I2S in master mode could be used, if sampling frequencies were selected to avoid the MASH fractional division in the respective broadcom clock dividers. I tested such mode in Avoiding RPi Master I2S Fractional Jitter. The question is whether clock-generating GPIOs for the ADC/CPLD master clock could be linked to the same PLL and the divider still be integer/non-fractional. IMO the master mode is too complicated for this and using an external clock generator with multiple outputs is much more convenient.
 
Yup. From a concurrency perspective the RPI clocking and servicing scheduling can’t be relied on and a synchronous protocol would be needed. We can reduce the risk by increasing the performance and ensure it is the highest priority but we cannot rule out any issues. The ADC in continuous mode isn’t a synchronous.

Some of the teachings from years of concurrency and formally mathematically proving it have never left me looking at problems the same ever again.

The ADC clocking of the samples means we can be relatively confident of interval timing but not.

What I was thinking originally is that the cpld would clock a signal out to the RPI once the parallel signals were set ready to read the data. That way the “data ready” going from the cpld would be the transfer clock. It’s certainly possible to clock a parallel GPIO/SMI that way, plus in “grey mode” the i2s read is clocked externally. So the CPLD could clock the i2s - creating a clock (concurrency speaking) that is synchronous from the ADC data ready, through the CPLD to the i2s controller on the RPI.
The question is how do you ensure the data is taken off should the reading driver/app be rescheduled for a higher priority service? This is why I’m considering ChibiOS/RT as we can configure that. Also why running the GUI and the processing on the same RPI may work but would not be best practice.

If we used a synchronous calling to the ADC then we would have all the clocking issues and not be confident of the intervals - we’d then need to ensure the CPLD clock is locked - it would then clock requests for single samples and the data back would be clocked back to the RPI using the same data ready signal approach.
At that point it may be too complex for a CPLD and an FPGA would be needed.

My flippant remark about the RPI clocking is from the output i2s issues that lead to the large number of i2s de-jitter buffers - thus we would not be trusting it given a large variation between samples (ie sync calls) would cause for FFTs.

GOAL A
Rewrite the paragraph of the thread about I2S clocking that begins "I2S in master mode could be used" as a short bulleted list, keeping its main facts.
The entries that follow have nothing to do with the thread about I2S clocking.

ROWS

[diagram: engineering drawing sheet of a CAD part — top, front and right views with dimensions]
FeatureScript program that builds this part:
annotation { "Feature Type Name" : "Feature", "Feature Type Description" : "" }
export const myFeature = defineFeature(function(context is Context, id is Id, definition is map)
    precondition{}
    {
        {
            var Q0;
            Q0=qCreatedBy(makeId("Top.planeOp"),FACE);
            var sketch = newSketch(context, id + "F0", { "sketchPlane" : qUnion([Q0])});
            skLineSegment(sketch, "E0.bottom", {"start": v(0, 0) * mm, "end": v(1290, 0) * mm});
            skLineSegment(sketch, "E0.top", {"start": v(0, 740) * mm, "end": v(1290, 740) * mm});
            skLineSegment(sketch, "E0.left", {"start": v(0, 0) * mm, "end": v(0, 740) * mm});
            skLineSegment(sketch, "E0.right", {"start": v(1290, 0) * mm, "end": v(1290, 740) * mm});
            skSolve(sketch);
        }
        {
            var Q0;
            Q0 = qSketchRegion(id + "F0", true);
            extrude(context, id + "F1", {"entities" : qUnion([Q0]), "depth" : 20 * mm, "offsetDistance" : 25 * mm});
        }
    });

GOAL B
Reproduce the CAD part entry above, every line of it including its FeatureScript program, with no changes.

COMPLETE RESPONSE A
- I2S master mode is usable if the sampling frequencies avoid MASH fractional division in the Broadcom clock dividers.
- The writer tested this in "Avoiding RPi Master I2S Fractional Jitter."
- The open question is whether the GPIOs that generate the ADC/CPLD master clock could be tied to the same PLL while keeping an integer (non-fractional) divider.
- In the writer's view, master mode is too complicated for this, and an external clock generator with multiple outputs is much more convenient.

COMPLETE RESPONSE B
[diagram: engineering drawing sheet of a CAD part — top, front and right views with dimensions]
FeatureScript program that builds this part:
annotation { "Feature Type Name" : "Feature", "Feature Type Description" : "" }
export const myFeature = defineFeature(function(context is Context, id is Id, definition is map)
    precondition{}
    {
        {
            var Q0;
            Q0=qCreatedBy(makeId("Top.planeOp"),FACE);
            var sketch = newSketch(context, id + "F0", { "sketchPlane" : qUnion([Q0])});
            skLineSegment(sketch, "E0.bottom", {"start": v(0, 0) * mm, "end": v(1290, 0) * mm});
            skLineSegment(sketch, "E0.top", {"start": v(0, 740) * mm, "end": v(1290, 740) * mm});
            skLineSegment(sketch, "E0.left", {"start": v(0, 0) * mm, "end": v(0, 740) * mm});
            skLineSegment(sketch, "E0.right", {"start": v(1290, 0) * mm, "end": v(1290, 740) * mm});
            skSolve(sketch);
        }
        {
            var Q0;
            Q0 = qSketchRegion(id + "F0", true);
            extrude(context, id + "F1", {"entities" : qUnion([Q0]), "depth" : 20 * mm, "offsetDistance" : 25 * mm});
        }
    });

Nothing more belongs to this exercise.